The result was incomprehensible
The number of religions on planet earth stacks up to a mind-boggling 10,000 distinct varieties. Modern philosophers have long wondered what would happen if all the religions were blended together to form a single inclusive belief. Now after a long time, this question can be answered, albeit not in a serious manner though.
The project was discussed in an episode of the Flash Forward podcast.
The blending of disparate religions was done by Janelle Shane, a research scientist, and the results are now published for all to ponder over.
Shane teamed up with Rose Eveleth, a producer, writer, and designer working out of Brooklyn. Joining the two in their quest was her neural network. The two and the Artificial Intelligence (AI), consulted a total of 38 sources. Most notable among them included Tanakh, Celtic Dragon Myth, Vedas, King James Bible, Tanakh, Book of Mormon, Buckland's Complete Book of Witchcraft and the Quran.
Shane and Eveleth collaborated to train a specific machine. The base of learning will be the assembled religious texts. The particulars of machine learning algorithm and texts come with a number of notes and caveats. For Shane, this is not the first time she had used an algorithm for obscure uses.
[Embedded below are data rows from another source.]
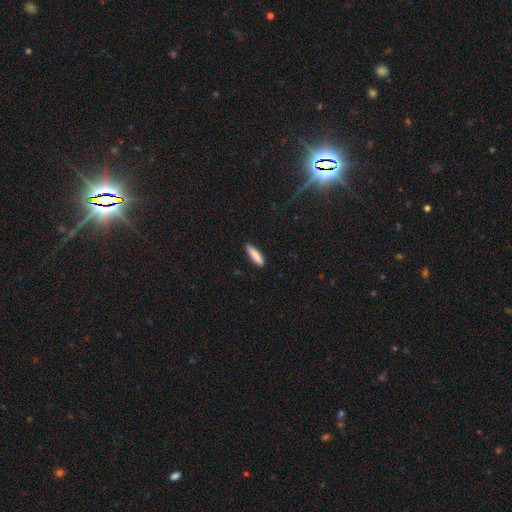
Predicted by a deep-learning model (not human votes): Smooth or featured?
  - smooth: 85% *
  - featured or disk: 9%
  - star or artifact: 6%
How rounded?
  - cigar-shaped: 71% *
  - in between: 28%
  - round: 1%
Merging?
  - none: 87% *
  - minor disturbance: 10%
  - major disturbance: 2%
  - merger: 1%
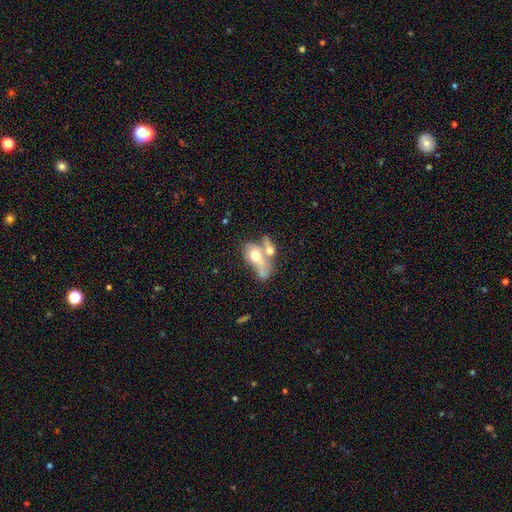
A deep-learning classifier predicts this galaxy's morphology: smooth 55%, featured or disk 37%, star or artifact 8%. Down the decision tree: how rounded — in between (74%); merging — merger (67%).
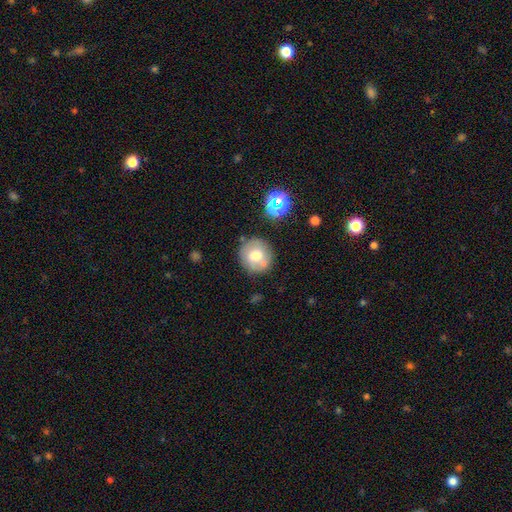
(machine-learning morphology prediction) This is likely a smooth galaxy (65%). How rounded: clearly round (89%). Merging: likely none (73%).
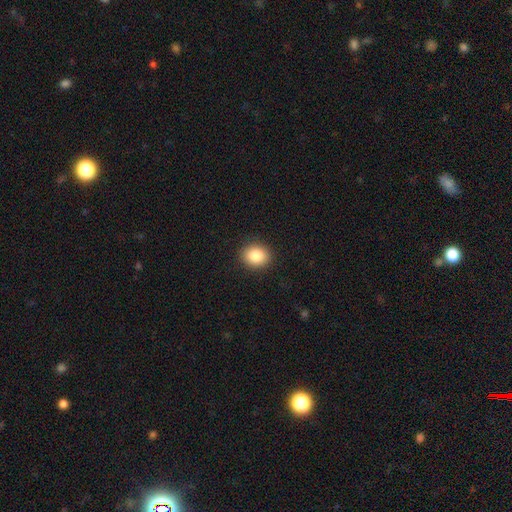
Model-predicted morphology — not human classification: A smooth galaxy with no disk features (86%) that is round (57%).

Vote fractions:
- Smooth or featured? smooth: 86% / star or artifact: 8% / featured or disk: 5%
- How rounded? round: 57% / in between: 42% / cigar-shaped: 1%
- Merging? none: 91% / minor disturbance: 6% / major disturbance: 2% / merger: 1%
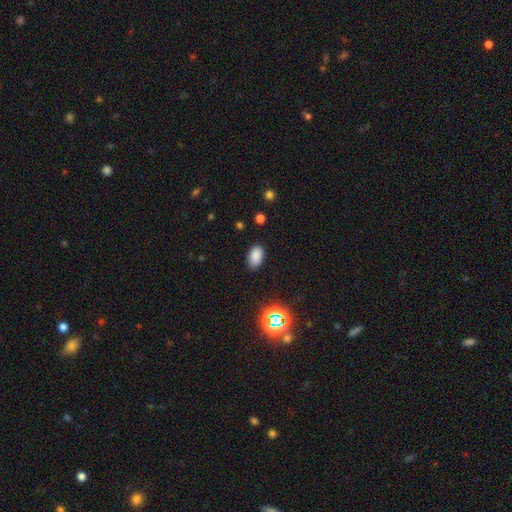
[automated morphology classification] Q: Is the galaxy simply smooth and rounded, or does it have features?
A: smooth — 82%.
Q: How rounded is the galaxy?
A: in between — 91%.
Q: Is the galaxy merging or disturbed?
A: none — 85%.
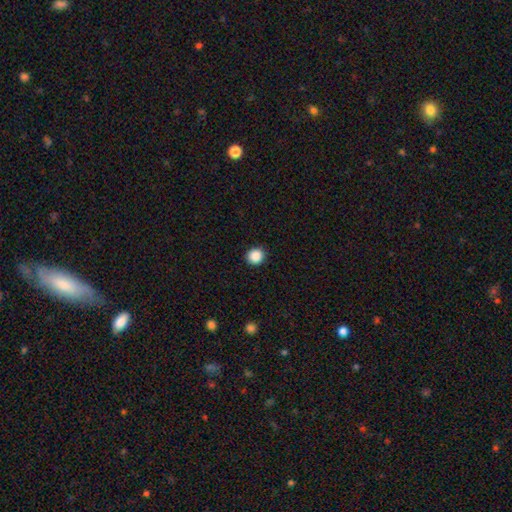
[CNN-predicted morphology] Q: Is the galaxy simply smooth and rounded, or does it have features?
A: smooth — 88%.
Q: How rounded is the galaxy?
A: round — 90%.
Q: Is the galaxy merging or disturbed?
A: none — 92%.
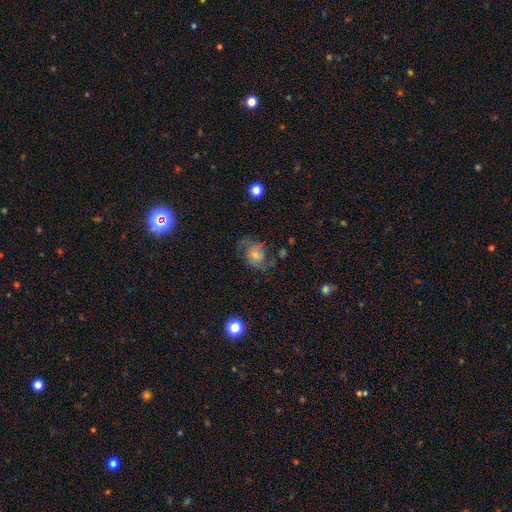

The machine learning project has about a thousand caveats. One prominent among them is the source texts set compilation to train this particular algorithm. It is to be kept in mind that this is not a complete sampling of the mentioned religious texts. The compilation has no scientific basis. Both Shane and Eveleth do not consider themselves religious experts. No effort was made to balance source texts on the basis of the popularity of different religions. In fact, no efforts went to balance any factor whatsoever. The used sample is extremely biased depending on the material texts commonly found online. The instantly usable texts form a majority. A few texts have been discarded as the versions were not inclusive of English sections. This is important as the concerned machine learning algorithm would not function well if there were random bits of foreign languages like Mandarin or French. A large number of footnotes were also excluded from the math.
Since this is the first time doing this experiment, Shane and Eveleth simulated the blend on a modest scale using the sole computing power of her laptop. She used the neural network to complete the process. The objective was to see what the final will be. The end product was gibberish and not comprehensible.